Why not check The Door in the Mountain‘s page on amazon.ca, while I’m waiting?

There was one review, as of a couple of weeks ago. Suddenly, there’s a second. 3.5 stars—sigh—but it’s the subject header that grabs me by the throat: “A disappointing second novel.”

Obviously, I’m disappointed that she was disappointed. But “second novel”?

What Bothers Me, #1:
It’s an understandable mistake. For years after my actual second book came out, I’d encounter people (not many, but some) who’d say something like, “I loved A Telling of Stars!” To which I’d say something like, “Thank you! Have you read the prequel, The Silences of Home?” And to a person, they’d look puzzled. “A prequel? You mean you’ve written another book?”

What Bothers Me, #2:
I’m very fond of my first two books.

What Bothers Me, #3:
If this reader thought that The Door in the Mountain was a weak second showing, what would she think if she knew that it was, in fact, my fourth?

What Reassures Me:
My first two novels will be coming out as e-books in the next couple of months. New covers; new format; new audience?

Now I go back to waiting for the call that will summon me to baby boy’s arrival. And while I do, I’ll let my real second book have the last word(s):

 

They walked around the room once, twice; she leaned against him when the pains came. He imagined that she would tire and sit, or maybe lie down – for the baby must be close to coming now. But she shuffled on, stopping in the same places with each circuit, and he came to know each brushstroke of these places, and every bump or pit in the stone – and still she walked and leaned. He breathed with her: deep and quickening as the pain began, and lengthening, softer as it ended. He held her hips as she hung from him with her arms around his neck; he felt her breathing and her cool, dry skin…The pains began to come even more closely together, so that she hardly took three steps before another was upon her. She cried, “Lie down, lie down” and kept crying out, even after she was on her pallet: she wailed without pause and seemingly without breath, and he knelt beside her, all his certainty dissolving. She no longer looked at him, and although she still clutched his hands, when he wrapped them around hers, she did not truly seem to notice them, or him. Be with her, he told himself, to quell his fear. Follow her in every moment – that is all. He felt his calm returning – but then her parted lips shaped words.

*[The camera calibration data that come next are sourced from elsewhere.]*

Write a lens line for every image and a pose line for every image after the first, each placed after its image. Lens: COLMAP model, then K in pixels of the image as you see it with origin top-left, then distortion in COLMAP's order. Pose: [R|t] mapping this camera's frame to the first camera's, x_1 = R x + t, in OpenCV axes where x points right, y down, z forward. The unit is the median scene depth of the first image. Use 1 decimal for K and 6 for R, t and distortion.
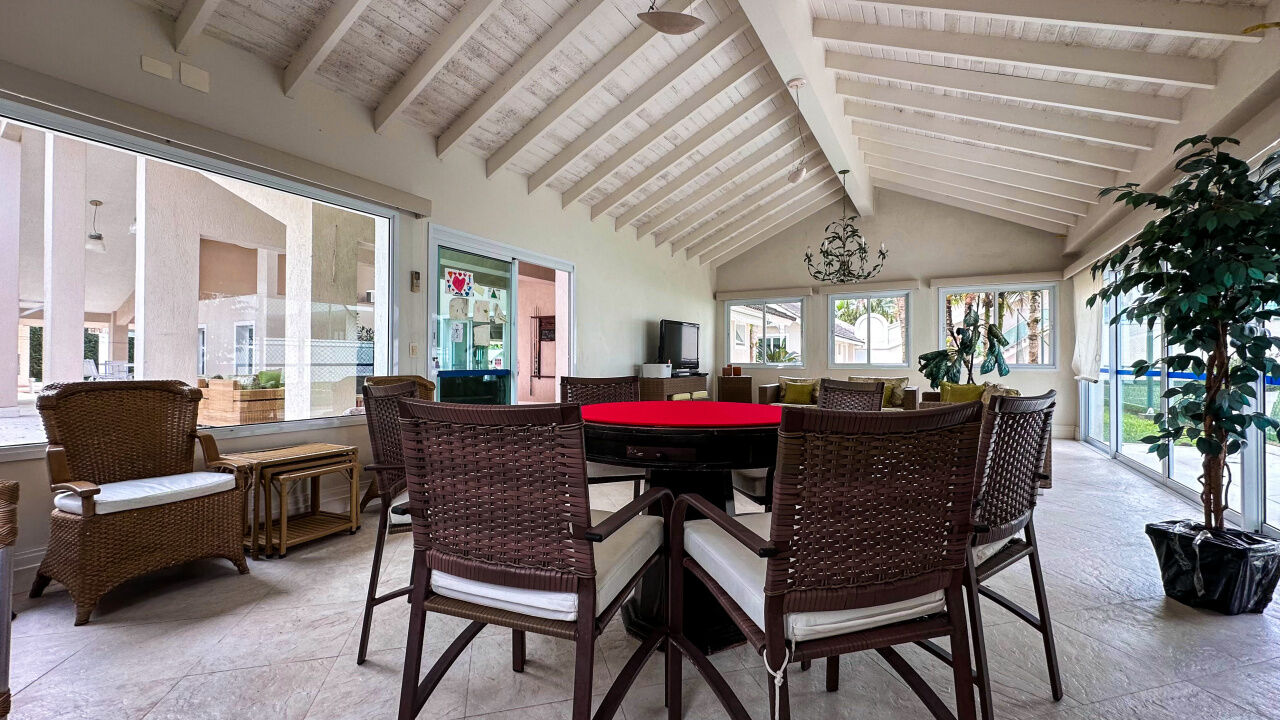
lens RADIAL K [[524.4, 0, 643.6], [0, 524.4, 360.3], [0, 0, 1]] dist [-0.004060, 0.001135]
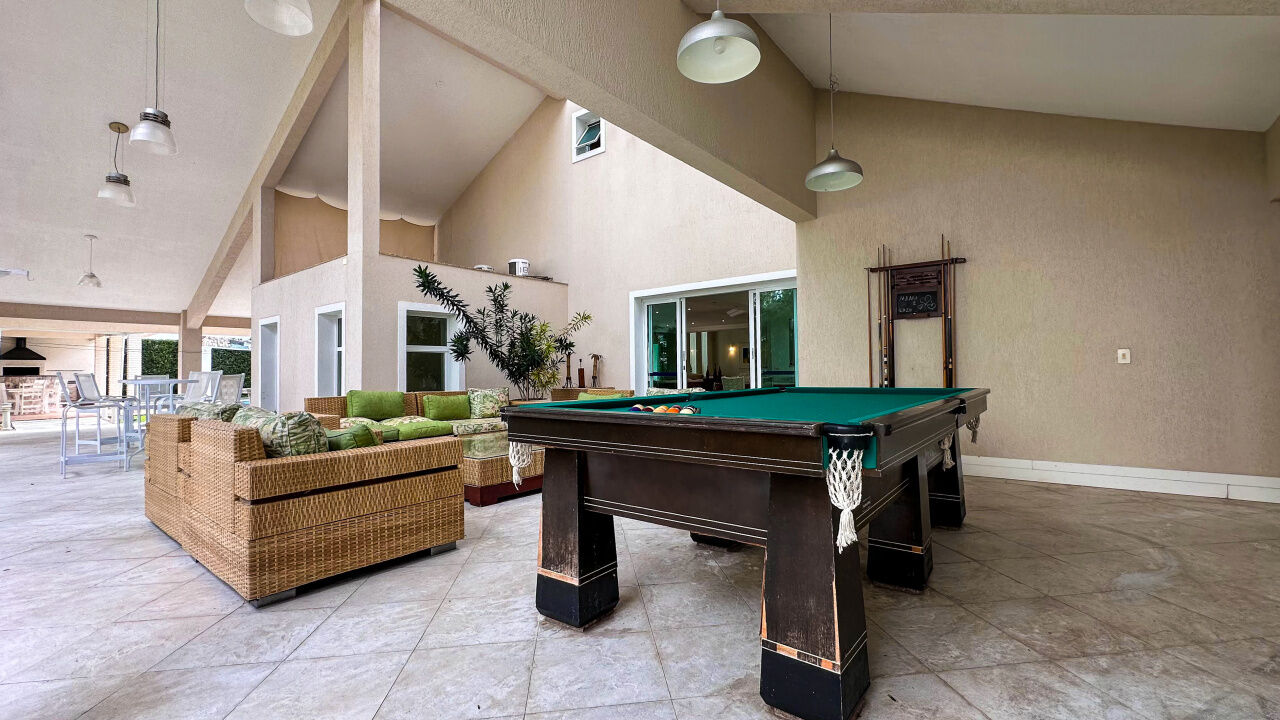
lens RADIAL K [[524.4, 0, 652.5], [0, 524.4, 362.2], [0, 0, 1]] dist [-0.004060, 0.001135]
pose [[0.989976, -0.018739, -0.139984, -0.321092], [0.016767, 0.999743, -0.015253, 0.005736], [0.140234, 0.012753, 0.990036, 0.468559]]
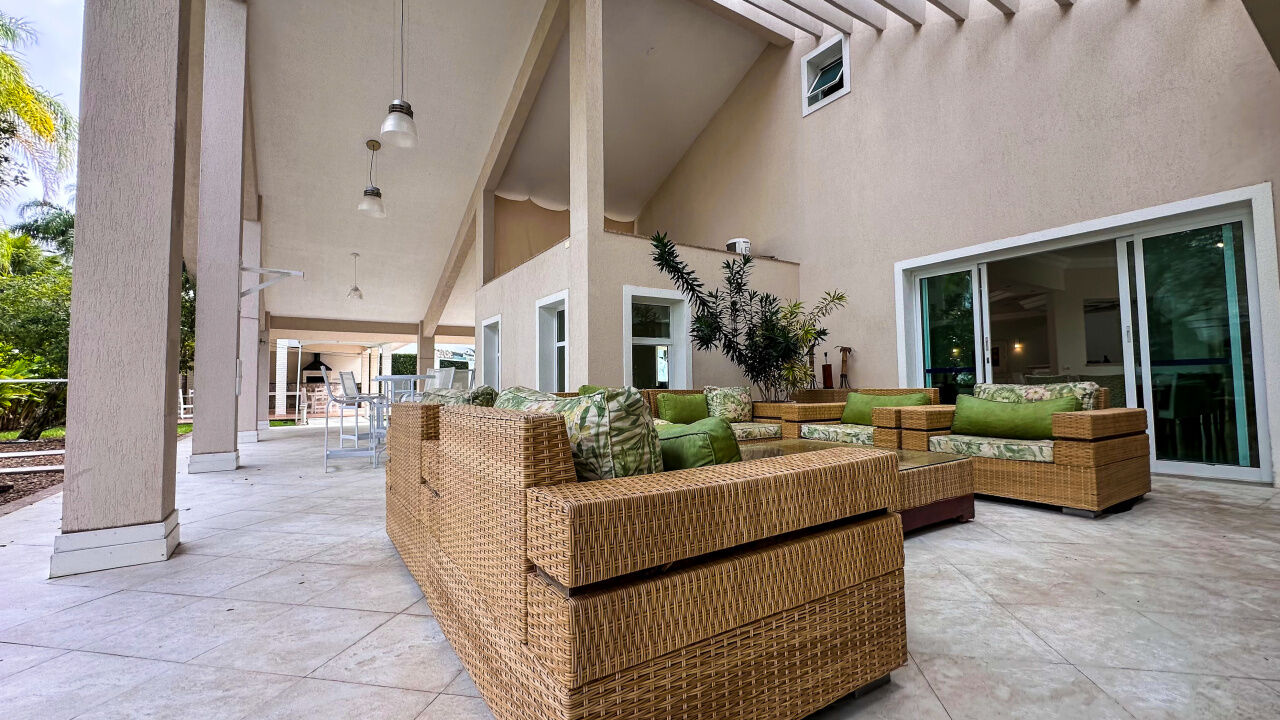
lens RADIAL K [[524.4, 0, 633.6], [0, 524.4, 360.4], [0, 0, 1]] dist [-0.004060, 0.001135]
pose [[0.885038, -0.037536, -0.464003, -0.440721], [0.018295, 0.998778, -0.045902, 0.019657], [0.465159, 0.032136, 0.884644, 0.565524]]
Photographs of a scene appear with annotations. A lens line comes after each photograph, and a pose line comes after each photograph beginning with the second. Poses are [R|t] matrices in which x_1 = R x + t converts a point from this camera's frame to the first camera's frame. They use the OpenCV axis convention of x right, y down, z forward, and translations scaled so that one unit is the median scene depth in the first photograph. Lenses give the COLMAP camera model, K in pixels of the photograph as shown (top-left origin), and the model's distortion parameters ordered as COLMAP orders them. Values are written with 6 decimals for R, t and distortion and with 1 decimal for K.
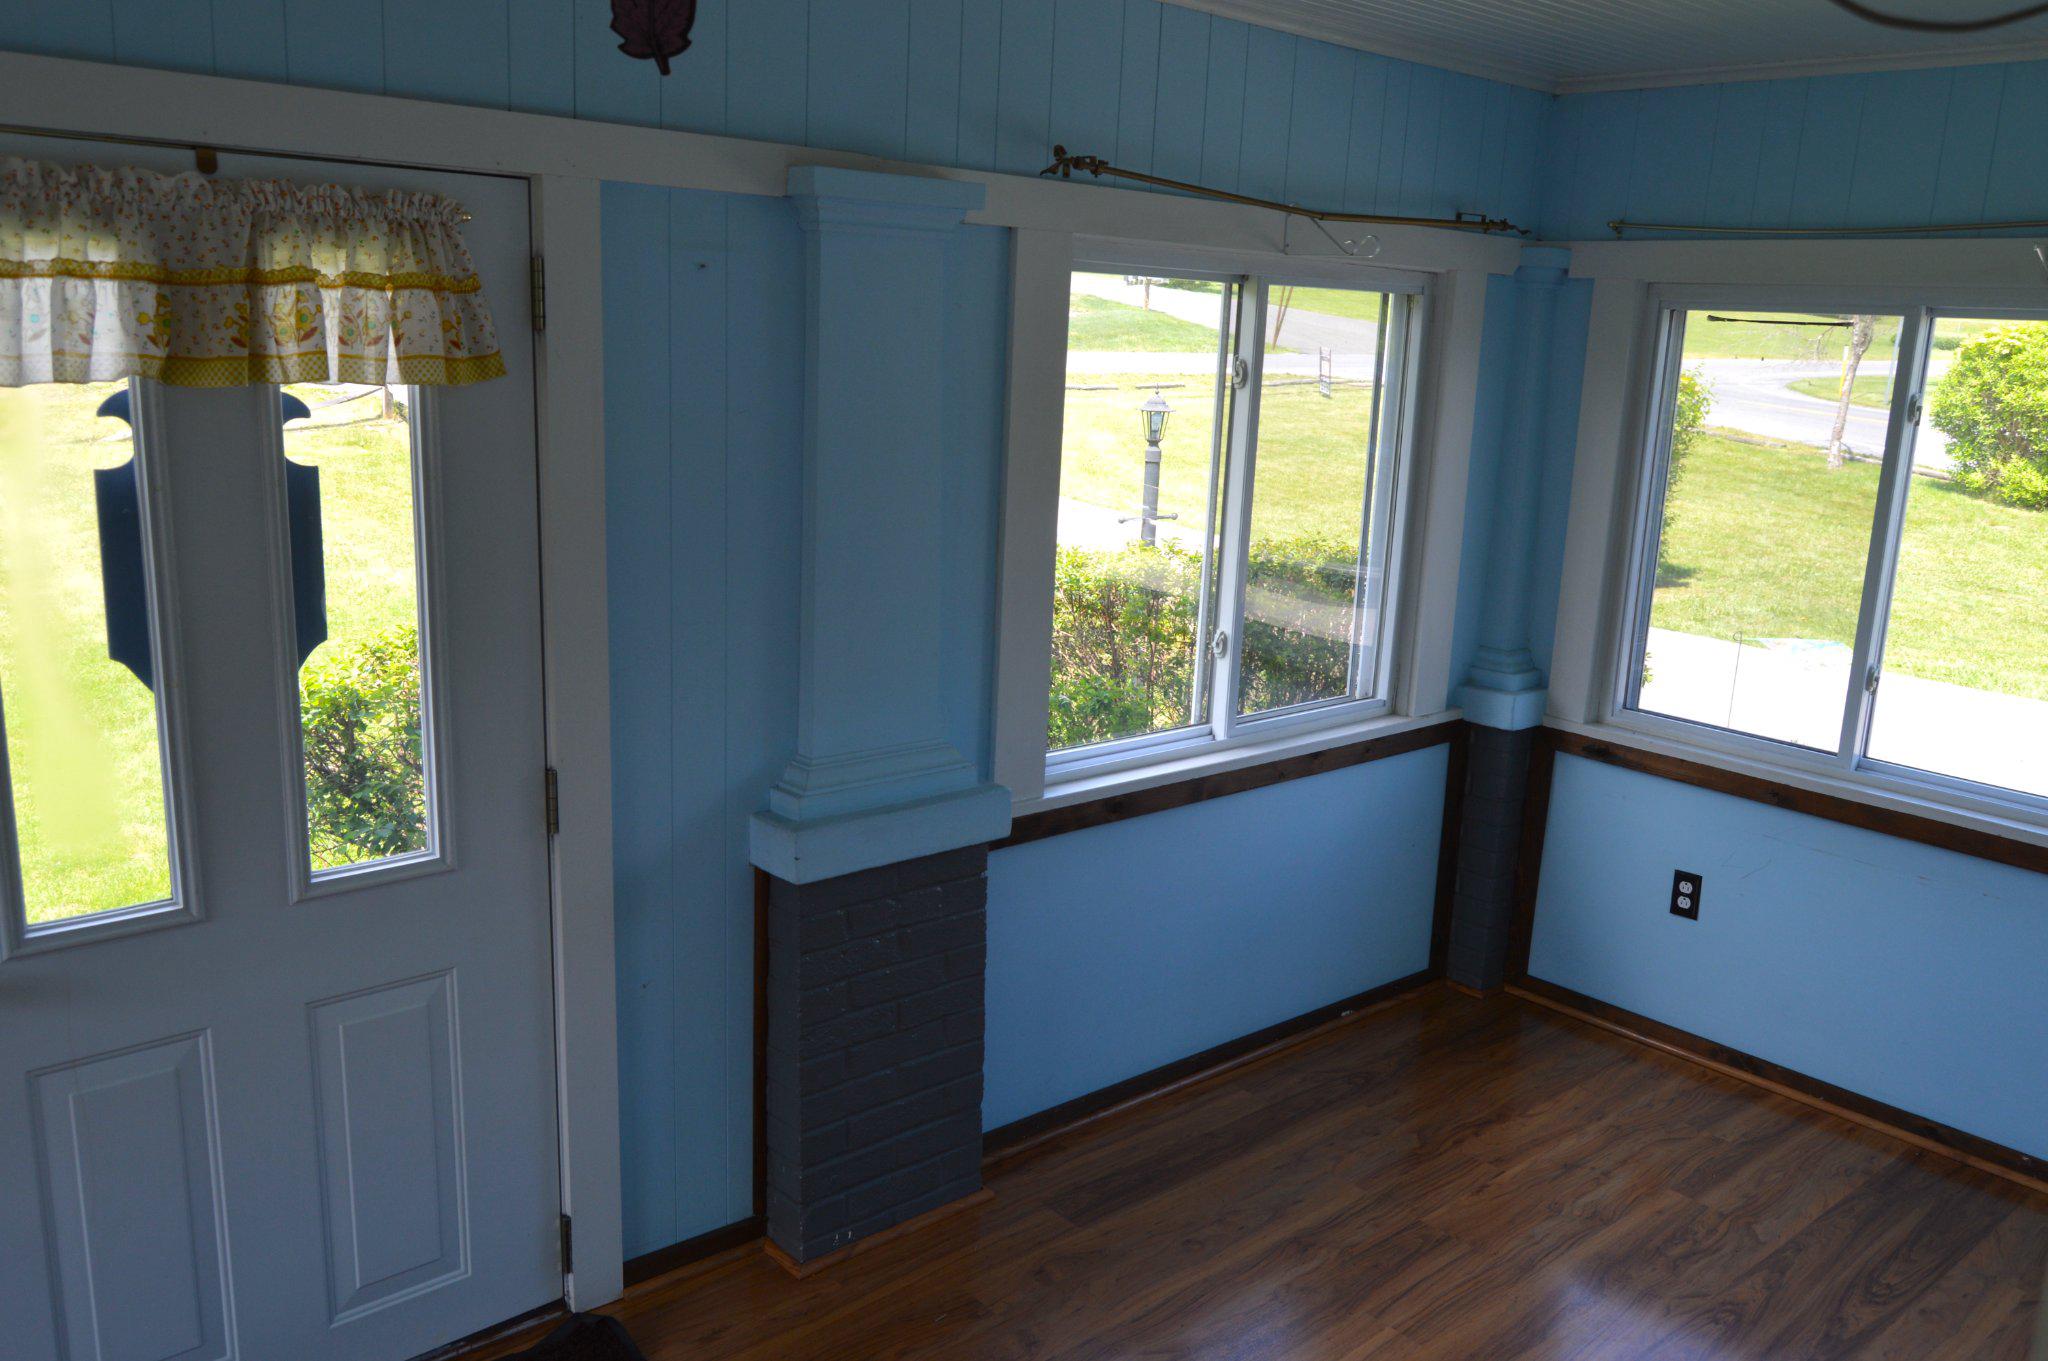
lens RADIAL K [[1612.7, 0, 1026.7], [0, 1612.7, 688.9], [0, 0, 1]] dist [-0.012025, 0.009627]
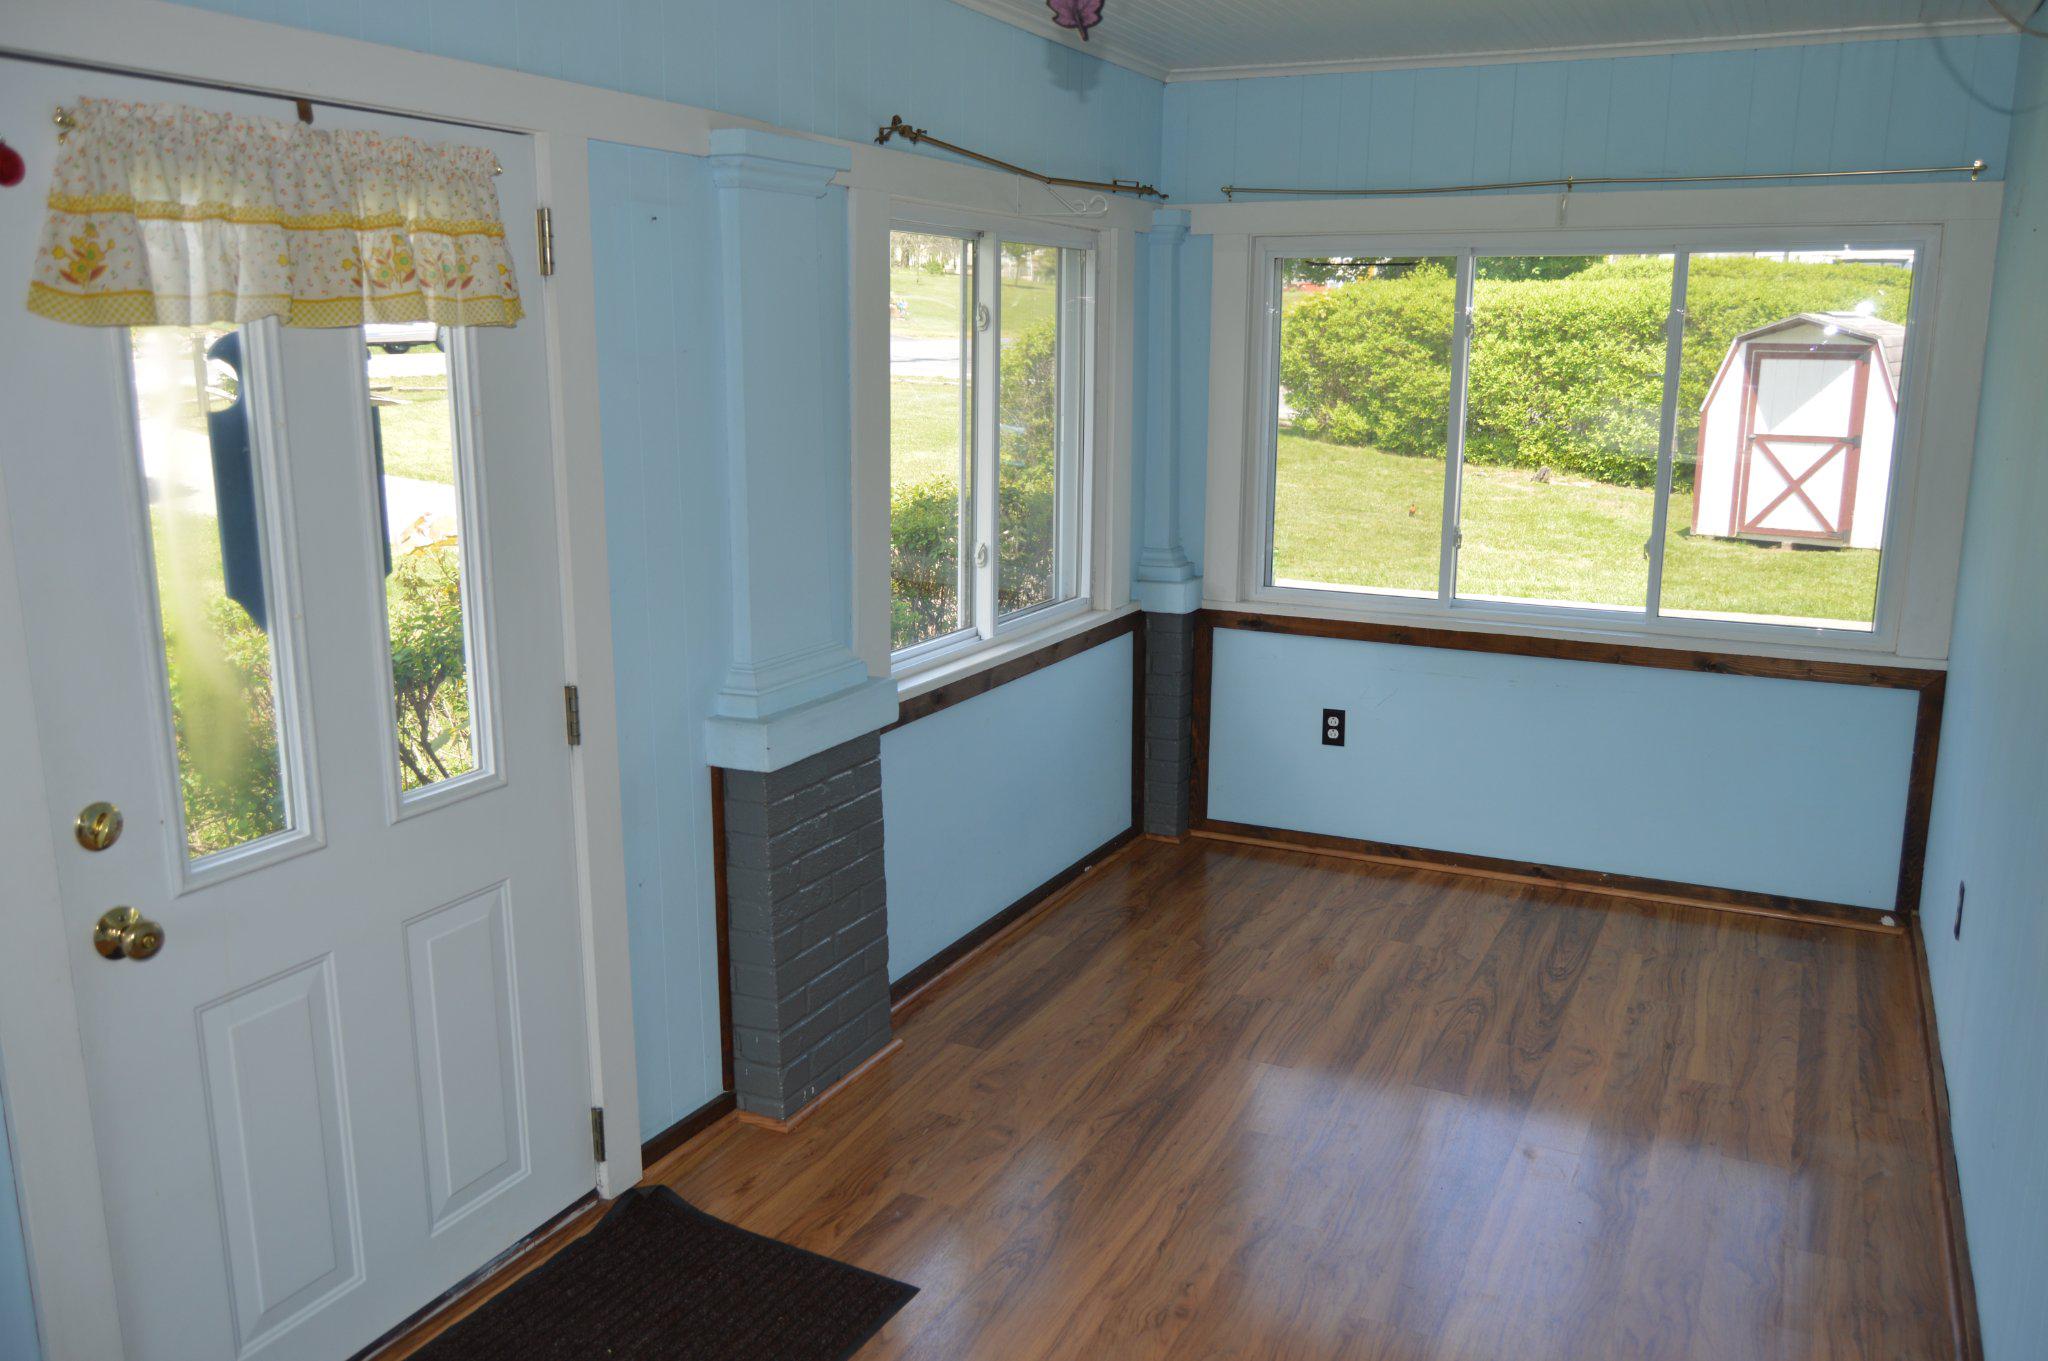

Fire beats against sky and skin. Outside, where there are stars – but there only because of this other fire, deep deep within. A body like a brand, a body tight and hard as metal; not a body. The flames twist and climb and burrow and they will always be here, searing breath black – but not always: a break, smoke billowing in wind. The body returned. A surge and a heavy thrusting weight, another, another, and then the space of wind again, for breathing and looking at the sky of desert, lake, woods. Pressure like falling or floating underwater, too long but no other choice – and the weight moving down and through. The body filled and open, tearing with a different fire – another body, easing slow and vast, then rushing slithering weightless free.